第17話

栞、というのは同じクラスの牧原栞さんのことだろう。

 粟田くんとは違うジャンルでの有名人で、〝気を遣う〟ということとは対極の存在。ファンもアンチも多いけれど、本人はそこまで気にしていない。

 そんな印象を勝手に抱いている。


 今日は風邪で休みらしいけれど、いつも教室を沸かせる彼女がいないだけで、違うクラスで授業を受けているみたいに思える。

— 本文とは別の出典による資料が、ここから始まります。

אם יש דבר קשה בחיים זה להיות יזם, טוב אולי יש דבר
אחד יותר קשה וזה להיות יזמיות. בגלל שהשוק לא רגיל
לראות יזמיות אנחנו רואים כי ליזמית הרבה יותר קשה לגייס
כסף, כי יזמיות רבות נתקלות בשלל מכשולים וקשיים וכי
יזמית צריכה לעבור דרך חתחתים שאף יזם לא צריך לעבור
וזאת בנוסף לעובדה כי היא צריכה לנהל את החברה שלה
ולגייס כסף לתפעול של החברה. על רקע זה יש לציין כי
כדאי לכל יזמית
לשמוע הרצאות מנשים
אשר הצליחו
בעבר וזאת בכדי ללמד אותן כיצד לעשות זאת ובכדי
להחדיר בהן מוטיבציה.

「まあでも、粟田くんは本音で言い合えるような友達がいるから、わたしの悩みとかわからないかもね」



 若干の嫌味を織り交ぜた言葉を粟田くんに放つ。

 なんだかんだいっても、粟田くんとわたしとでは、そこに大きな違いがある。

 〝友達〟がいるのか、どうなのか。



「……別に、おれは運がいいだけ」



 運、という言葉が思いがけなくて、机へ向けていた目を粟田くんのほうへ動かす。



「なにそれ」

「……なんでもない」

「いやいや、それはだめ!」



 食い気味に言うと、粟田くんは前髪に隠れた目を驚いたように見開いた。

 そういう興味を持つことだけ言って終わるのは、ずるい。

 モヤモヤだけを残すのは嫌いだ。



「わたしの愚痴を聞いたんだし、粟田くんもなにか言わないとフェアじゃないから!」



 そうまくし立てながら、わたしは何を言っているのかと、頭の中に〝?〟マークが浮かぶ。

 フェアって、いったいなにが。


 そう思ったのはわたしだけでなかったみたいで、粟田くんも意味がわからないというように少し眉を寄せている。